About this exercise » Every record, down to the last line, must be given again exactly.

^^^^^^^^^^^^^^^^

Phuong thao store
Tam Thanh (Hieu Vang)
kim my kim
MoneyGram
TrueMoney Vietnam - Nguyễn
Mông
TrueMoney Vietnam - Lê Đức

^^^^^^^^^^^^^^^^

Solution to this task »
Phuong thao store
Tam Thanh (Hieu Vang)
kim my kim
MoneyGram
TrueMoney Vietnam - Nguyễn
Mông
TrueMoney Vietnam - Lê Đức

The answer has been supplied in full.